What is the current situation?
The national average 7-day incidence on 1 April is almost 135 new infections per 100,000 inhabitants in the last 7 days, which is 25 - or almost 20 percent - more than ten days ago. On the positive side, however, it should be noted that this figure is well below the levels of over 200, and in some cases even over 300, which were feared at times by the Robert Koch Institute. Also, the incidence values are currently rising relatively constantly by about 20% per week, which is slightly less than two weeks ago.

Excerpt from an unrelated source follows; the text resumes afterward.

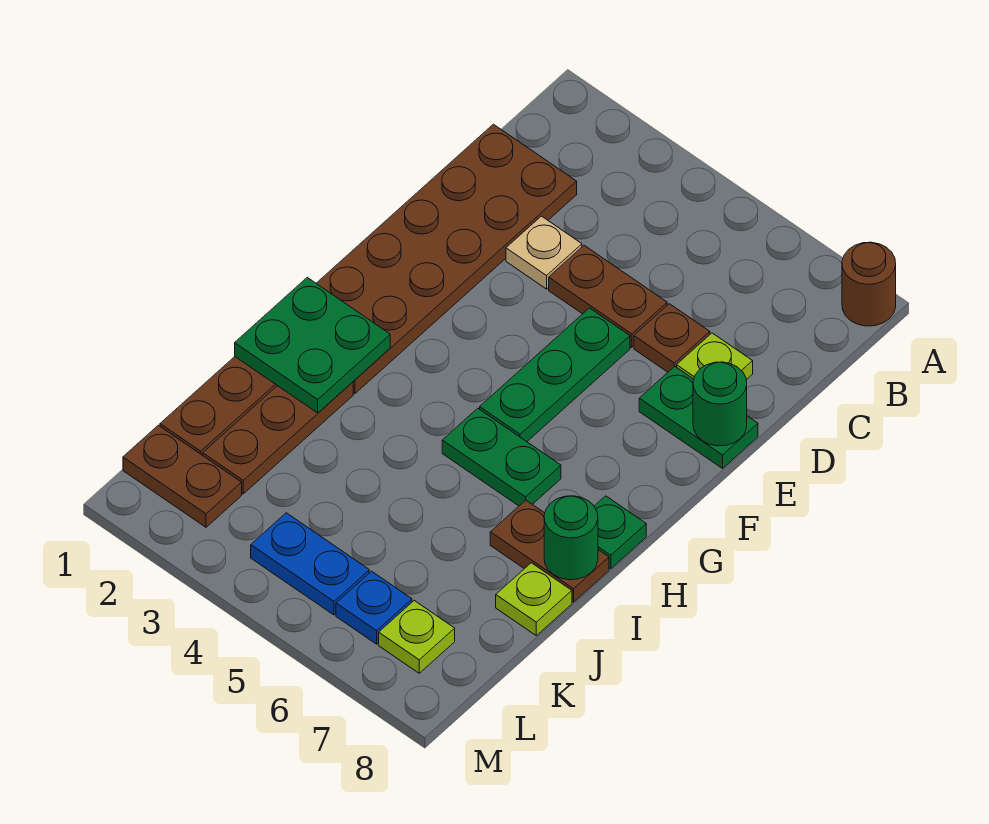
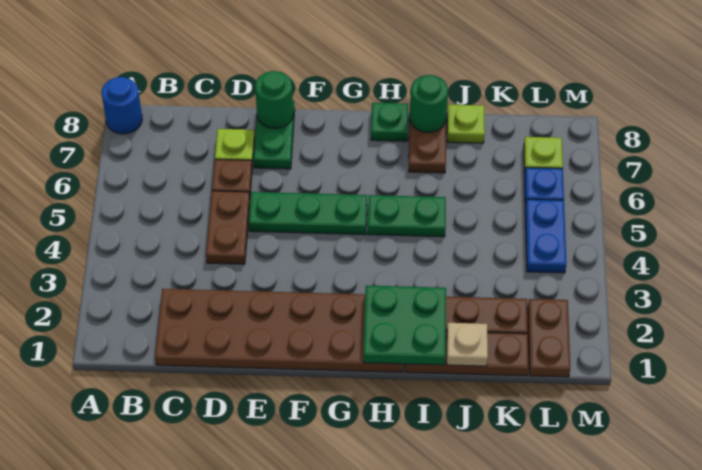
brown round brick A8 level 1 -> blue round brick A8 level 1
tan plate D3 level 1 -> tan plate J1 level 2
green plate H5:H6 level 1 -> green plate H5:I5 level 1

This increase, which can be observed in spite of everything, is also reflected in the federal states, where there are still considerable fluctuations: currently only Schleswig-Holstein (75 new infections per 100,000), Saarland (86) and Mecklenburg-Western Pomerania with 97 new infections per 100,000 inhabitants in the last seven days are below the mark of 100, at which the so-called emergency brake was actually supposed to take effect. This emergency brake had been decided in the Minister Presidents' Conference of 3 March and all opening measures were to be reversed. Currently, however, almost no federal state is adhering to this emergency brake.
Thuringia has by far the highest incidence value with over 250, followed by Saxony with 190 and Saxony-Anhalt with 162. In the latter two states, however, the numbers already seem to be somewhat lower than last week.

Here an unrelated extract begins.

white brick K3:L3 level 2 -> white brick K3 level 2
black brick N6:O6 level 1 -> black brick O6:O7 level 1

The so-called British mutation is now responsible for almost all infections. On the one hand, it is significantly more contagious than the previous variants, and on the other hand, it is also significantly more dangerous, especially for younger people, children and adolescents. The course of the disease is on average longer and more severe.

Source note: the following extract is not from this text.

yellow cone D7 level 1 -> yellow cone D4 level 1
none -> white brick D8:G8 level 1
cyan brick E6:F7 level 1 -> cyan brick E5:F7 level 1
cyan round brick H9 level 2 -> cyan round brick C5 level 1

As few contacts as possible! Otherwise the incidence of infection will continue to rise
If we do not succeed in stopping the dynamic infection process through consistent contact restrictions, we can expect further increases in the coming weeks. We all have the opportunity to limit our contacts with other people as far as possible. If you want to protect yourself and others, you should avoid contact with other people as much as possible, or at least limit it to a very small core. For this we do not need any governmental guidelines. Instead, we are all asked - in the interest of all of us.
Specifically, one should not meet with several people indoors, i.e. especially the apartment. However, it should also be noted that the risk of infection is greatest within a family. For families, it is of course not possible not to meet in the home. Nevertheless, in order to keep the risk for all family members as low as possible, it is advisable to meet with friends outside and in small groups. The risk of infection is much lower outside. This is especially true if the distance and hygiene rules are observed.
Many places also have a so-called curfew, which applies for the night, usually between 9 or 10 pm and 5 or 6 am. The concrete regulations vary and can be read on our page Corona-was-darf-ich.de. (Corona-what-do-you-call-it.com).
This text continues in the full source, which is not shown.